Treating radium better alternative than diversion

Waukesha Freeman, August 23, 2015
George Meyer and Laurie Longtine

Dan Duchniak, Waukesha Water Utility’s general manager, was quoted extensively in the Freeman’s July 10 article, “City officials,  environmental group clash over alternate water plan” and mischaracterized the nondiversion solution proposed by our Compact  Implementation Coalition. We wish to correct these errors for the record and for the benefit of Waukesha residents and ratepayers who deserve to know the facts:

■ The Waukesha Water Utility asserts: The nondiversion solution was “analyzed and found to be inadequate, causing significant adverse environmental impacts to groundwater, wetlands and surface waters.”

CIC response: The Wisconsin Department of Natural Resources is not analyzing the non-diversion solution in the way it has analyzed Waukesha’s diversion application. The non-diversion solution would cause no additional environmental impact to groundwater, wetlands, or surface waters because it involves drilling ZERO new wells, deep or
shallow, nor does it involve digging any new pipelines or constructing pumping stations to Oak Creek and the Root River.
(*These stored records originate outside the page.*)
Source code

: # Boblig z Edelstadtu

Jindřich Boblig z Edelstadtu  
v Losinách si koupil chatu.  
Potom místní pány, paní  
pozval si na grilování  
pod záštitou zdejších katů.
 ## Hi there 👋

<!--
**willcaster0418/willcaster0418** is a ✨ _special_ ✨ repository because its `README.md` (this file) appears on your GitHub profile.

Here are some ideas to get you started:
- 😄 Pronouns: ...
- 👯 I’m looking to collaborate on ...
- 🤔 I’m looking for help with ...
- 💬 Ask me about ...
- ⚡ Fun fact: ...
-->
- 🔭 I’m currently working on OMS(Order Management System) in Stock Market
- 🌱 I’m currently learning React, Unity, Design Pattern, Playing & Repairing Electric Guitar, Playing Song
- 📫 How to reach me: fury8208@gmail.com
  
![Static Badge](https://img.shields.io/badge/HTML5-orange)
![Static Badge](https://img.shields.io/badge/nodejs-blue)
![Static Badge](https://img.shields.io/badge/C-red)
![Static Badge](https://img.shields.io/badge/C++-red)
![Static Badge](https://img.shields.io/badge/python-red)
GZA GeoEnvironmental engineers have determined that continued use of the deep aquifer is sustainable.

■ The Freeman reported, “The cost of the CIC alternative is said to be approximately $174 million — cheaper than the $206 million price tag for the Great Lakes Diversion — but Duchniak said the city’s plan is primarily based on environmental impacts.”

CIC response: This is like comparing apples to kiwi fruit. The cost of the diversion is $334 million over the next 50 years while the nondiversion solution is only $174 million over the next 50 years. That’s over $150 million, a significant amount of ratepayer money.
According to Waukesha Water Utility’s own financial projections (2015 budget), the average utility customers’ rates will increase over the next decade to almost $900 per year by 2024, almost three times the amount paid by the same average customers in 2014. Those costs would be dramatically less if Waukesha simply chose not to expand its
service area.

■ The Freeman reported: “Their CIC’s position is also inconsistent with Wisconsin water supply planning laws, according to Duchniak, who added that the group’s proposal would force area residents to be removed from sewer service areas that have been in place for decades.”

CIC response: Even today, most city of Waukesha and Town of Waukesha residents would have no idea if their homes were located in the Southeastern Wisconsin Regional Planning Commission sewer service area or not. In 1998, those sewer service areas were set with little to no input by the public and certainly with no foreknowledge that their
placement in the sewer service area would also mean being in a future water service area and part of an application to divert Great Lakes water across the subcontinental divide.

The city of Waukesha claims its water utility is merely following state planning law by including an expanded water supply service area that’s almost twice the size of its existing water service area. This claimed reliance on state planning laws directly conflicts with the reat Lakes Compact, the eight-state regional agreement signed into federal law in 2008, which sets forth clear, legal guidelines for exemptions to its ban on diversions.

Waukesha’s attempt to use the expanded service area to inflate its need for Lake Michigan water will not pass legal muster under the Compact, which trumps state law.

Simply put, the portions of neighboring communities included in the expansion do not meet two critical Compact requirements: They cannot demonstrate water conservation efforts to date and they fail to show an inadequate supply of drinking water.

■ The Freeman reported: “While the coalition noted that the deep sandstone aquifer had rebounded 80 to 100 feet over the past 15 years, Duchniak said it is still well below the threshold for use as a groundwater management area.”

CIC response: The overall trend for the last 20 years has been increasing water levels around all of Waukesha’s deep aquifer wells with the water level in most increasing dramatically above 1995 levels. This trend reflects a significant decline in total water usage and water use per capita since the 1970s.

■ The Waukesha Water Utility asserts: “Decisions should not be made on shortterm trends or impacts, but on resources that are sustainable and reliable for the long term.”

CIC response: We wholeheartedly agree, and urge the Water Utility to follow its own common-sense advice by estimating future industrial water use based on the trending decline of water usage instead of cherry-picking the highest use year, and to reduce its water demand to a more reasonable number that is justifiable.

The city of Waukesha can add treatment technology to three of its deep groundwater wells and continue to pump all existing shallow and deep wells to meet the current and future water needs of its existing water supply service area.

More than 40 other communities in Wisconsin use this safe method of treatment to meet radium standards. This can be done with no additional drawdown of the deep sandstone aquifer, no impact to local wetlands or surface waters and with over $150 million in savings for current Waukesha ratepayers. It is Waukesha’s best and most reasonable
option.

(George Meyer is an attorney, executive director of the Wisconsin Wildlife Federation and a six-year board member of Madison Water Utility Commission. Laurie Longtine is part of the Waukesha County Environmental Action League and Great Lakes advocate. They wrote this on behalf of the Compact Implementation Coalition.)